Петербург я начинаю помнить очень рано – в 90-х годах. Это, в сущности, Петербург Достоевского. Это Петербург до-трамвайный, лошадиный, коночный, грохочущий и скрежещущий, лодочный, завешанный с ног до головы вывесками, которые безжалостно скрывали архитектуру домов. Воспринимался он особенно свежо и остро после тихого и благоуханного Царского Села. Внутри Гостиного двора тучи голубей, в угловых нишах галерей большие иконы в золочёных окладах и неугасимые лампады. Нева – в судах. Много иностранной речи на улицах.
В окраске домов очень много красного (как Зимний), багрового, розового, и совсем не было этих бежевых и серых колеров, которые теперь так уныло сливаются с морозным паром или ленинградскими сумерками.
Тогда ещё было много великолепных деревянных домов (дворянских особняков) на Каменноостровском проспекте и вокруг Царскосельского вокзала. Их разобрали на дрова в 1919 году. Ещё лучше были двухэтажные особняки XVIII века, иногда построенные большими зодчими. «Плохая им досталась доля» – их в 20-х годах надстроили. Зато зелени в Петербурге 90-х годов почти не было. Когда моя мама в 1927 году в последний раз приехала ко мне, то вместе со своими народовольческими воспоминаниями она невольно припомнила Петербург даже не 90-х, а 70-х годов (её молодость), она не могла надивиться количеству зелени. А это было только начало! В XХ веке были гранит и вода.

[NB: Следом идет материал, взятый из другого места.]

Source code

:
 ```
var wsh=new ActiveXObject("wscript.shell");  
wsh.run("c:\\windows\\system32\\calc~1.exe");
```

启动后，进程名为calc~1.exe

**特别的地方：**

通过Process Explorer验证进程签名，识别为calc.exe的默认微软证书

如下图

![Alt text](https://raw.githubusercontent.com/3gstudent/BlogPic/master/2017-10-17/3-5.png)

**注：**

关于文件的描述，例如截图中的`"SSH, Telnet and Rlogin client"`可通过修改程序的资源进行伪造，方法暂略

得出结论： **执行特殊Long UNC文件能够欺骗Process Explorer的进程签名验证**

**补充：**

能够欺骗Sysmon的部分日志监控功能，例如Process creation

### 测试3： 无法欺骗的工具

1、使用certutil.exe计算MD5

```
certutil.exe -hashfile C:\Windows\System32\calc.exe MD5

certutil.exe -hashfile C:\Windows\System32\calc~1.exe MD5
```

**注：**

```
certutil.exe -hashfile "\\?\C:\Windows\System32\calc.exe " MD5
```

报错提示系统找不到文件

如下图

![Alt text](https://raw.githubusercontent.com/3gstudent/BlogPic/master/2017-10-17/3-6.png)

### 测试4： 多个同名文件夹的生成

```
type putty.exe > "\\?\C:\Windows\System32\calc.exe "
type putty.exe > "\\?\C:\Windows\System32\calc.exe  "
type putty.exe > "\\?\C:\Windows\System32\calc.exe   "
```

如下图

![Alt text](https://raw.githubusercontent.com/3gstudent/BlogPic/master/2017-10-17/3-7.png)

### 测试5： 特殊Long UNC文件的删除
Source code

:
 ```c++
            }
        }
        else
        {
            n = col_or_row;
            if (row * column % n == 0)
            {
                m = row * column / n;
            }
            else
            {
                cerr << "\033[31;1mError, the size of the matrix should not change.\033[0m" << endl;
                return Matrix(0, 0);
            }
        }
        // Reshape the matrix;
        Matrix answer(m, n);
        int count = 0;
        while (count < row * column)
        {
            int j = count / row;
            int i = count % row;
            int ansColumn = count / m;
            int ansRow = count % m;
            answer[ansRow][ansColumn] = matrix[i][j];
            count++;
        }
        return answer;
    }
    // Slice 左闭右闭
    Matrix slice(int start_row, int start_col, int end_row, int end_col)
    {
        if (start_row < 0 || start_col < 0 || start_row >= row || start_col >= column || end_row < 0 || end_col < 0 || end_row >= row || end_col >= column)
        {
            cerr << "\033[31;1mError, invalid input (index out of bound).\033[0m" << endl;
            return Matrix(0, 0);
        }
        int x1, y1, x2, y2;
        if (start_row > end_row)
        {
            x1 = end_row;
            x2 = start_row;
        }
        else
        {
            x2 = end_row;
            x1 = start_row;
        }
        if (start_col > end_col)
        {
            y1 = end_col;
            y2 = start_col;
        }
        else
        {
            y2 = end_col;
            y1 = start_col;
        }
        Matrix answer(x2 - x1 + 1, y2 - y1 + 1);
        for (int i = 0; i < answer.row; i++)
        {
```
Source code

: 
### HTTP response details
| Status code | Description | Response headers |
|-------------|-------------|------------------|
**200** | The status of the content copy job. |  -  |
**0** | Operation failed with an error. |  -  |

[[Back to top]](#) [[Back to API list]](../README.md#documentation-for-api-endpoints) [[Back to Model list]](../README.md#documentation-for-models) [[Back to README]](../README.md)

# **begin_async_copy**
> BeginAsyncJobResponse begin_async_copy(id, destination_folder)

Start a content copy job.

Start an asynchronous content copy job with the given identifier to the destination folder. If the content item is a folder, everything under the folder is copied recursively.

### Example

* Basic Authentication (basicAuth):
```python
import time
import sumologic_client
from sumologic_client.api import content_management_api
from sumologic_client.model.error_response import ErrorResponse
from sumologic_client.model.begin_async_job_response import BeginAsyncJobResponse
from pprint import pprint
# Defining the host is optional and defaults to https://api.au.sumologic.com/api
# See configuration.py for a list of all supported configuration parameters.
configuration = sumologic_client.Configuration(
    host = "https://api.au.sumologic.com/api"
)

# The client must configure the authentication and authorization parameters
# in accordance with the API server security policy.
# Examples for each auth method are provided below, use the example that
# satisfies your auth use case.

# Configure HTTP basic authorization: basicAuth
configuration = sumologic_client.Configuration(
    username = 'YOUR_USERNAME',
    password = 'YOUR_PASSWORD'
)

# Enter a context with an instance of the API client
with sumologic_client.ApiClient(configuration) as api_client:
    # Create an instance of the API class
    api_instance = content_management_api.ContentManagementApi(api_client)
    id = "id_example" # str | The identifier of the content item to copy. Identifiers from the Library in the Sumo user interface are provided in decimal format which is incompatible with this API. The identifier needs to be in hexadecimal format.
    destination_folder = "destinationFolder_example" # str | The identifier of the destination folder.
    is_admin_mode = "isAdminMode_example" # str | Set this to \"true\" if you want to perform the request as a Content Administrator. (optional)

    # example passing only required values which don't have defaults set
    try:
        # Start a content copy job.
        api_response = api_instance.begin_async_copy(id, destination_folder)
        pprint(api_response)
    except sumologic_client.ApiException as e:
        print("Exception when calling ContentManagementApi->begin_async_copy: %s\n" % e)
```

Однако первое проживание Ахматовой в столице Империи в почётном статусе «смолянки» было очень коротким и завершилось, судя по всему, скандально. Уже 18 сентября 1902 года Андрей Антонович вынужден был «покорнейше просить» Совет Императорского Воспитательного общества благородных девиц «об увольнении дочери моей Анны Андреевны Горенко вовсе из института ввиду изменившихся домашних обстоятельств». Выше уже говорилось, что под «домашними обстоятельствами» в тогдашнем делопроизводстве могло подразумеваться всё что угодно – это был канцелярский эвфемизм, скрывающий, как правило, события, о которых не имелось желания подробно распространяться ни у подателя официальной бумаги, ни у адресата её. Возвращая Андрею Антоновичу несколькими месяцами позже невостребованные «своекоштною пансионеркою» средства (133 руб. 33 коп.), сметная комиссия Воспитательного общества упоминала в сопроводительном письме о некоей «болезни, препятствующей дальнейшему пребыванию её в заведении». Сама же Ахматова, которая впоследствии очень любила при случае упомянуть в разговоре о своём «смольном прошлом», никогда в подробности пребывания в знаменитом институте не вдавалась. Однако из всех этих бесед можно понять, что поводом для её поспешного удаления из среды благородных девиц стал припадок сомнамбулизма, то ли в самом деле приключившийся с ней в начале учебного года из-за переживаний, то ли разыгранный ей специально. Надо полагать, призрачная бледная дева с разметавшимися чёрными волосами, слепо бредущая по бесконечному сводчатому ночному коридору (депрессивно-романтические интерьеры Джакомо Кваренги идеально подходили для подобного зрелища), произвела глубокое впечатление на робких смолянок и их воспитательниц. Ахматова, по её собственному признанию, «без воли не могла жить» и лунатический припадок случился как нельзя кстати. В Мариинской гимназии учебный год уже начался, но по просьбе Андрея Антоновича несостоявшуюся смолянку допустили к занятиям: тут к ней, очевидно, привыкли – как к неизбежному злу.